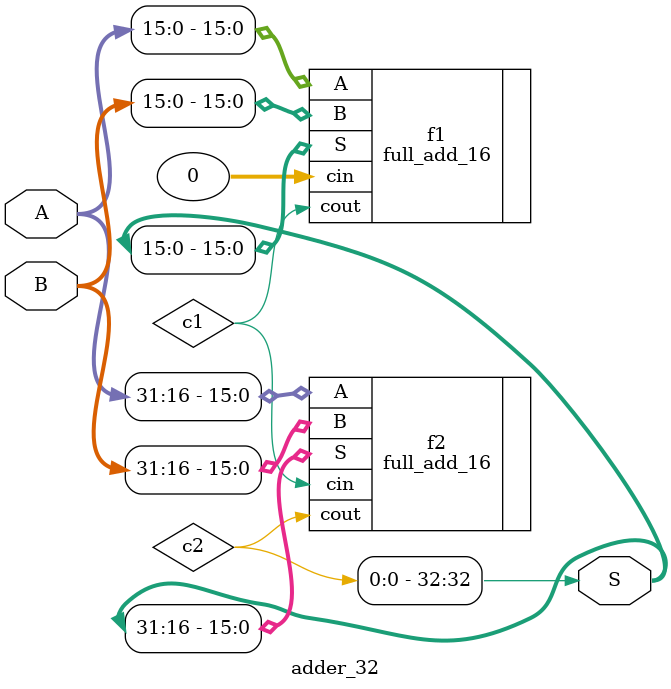
<source format=v>
`timescale 1ns / 1ps
module adder_32(
					input [31:0] A,
					input [31:0] B,
					output [32:0] S
    );
	 wire c1,c2;
	 full_add_16 f1(.A(A[15: 0]), .B(B[15: 0]), .cin(0),  .S(S[15: 0]), .cout(c1));
	 full_add_16 f2(.A(A[31:16]), .B(B[31:16]), .cin(c1), .S(S[31:16]), .cout(c2));
	 assign S[32] = c2;

endmodule

</source>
• • • •
→ **What is expected**
Copy the data character for character, but drop all pictures from the copy.

→ **The answer**
<source format=v>
`timescale 1ns / 1ps
module adder_32(
					input [31:0] A,
					input [31:0] B,
					output [32:0] S
    );
	 wire c1,c2;
	 full_add_16 f1(.A(A[15: 0]), .B(B[15: 0]), .cin(0),  .S(S[15: 0]), .cout(c1));
	 full_add_16 f2(.A(A[31:16]), .B(B[31:16]), .cin(c1), .S(S[31:16]), .cout(c2));
	 assign S[32] = c2;

endmodule

</source>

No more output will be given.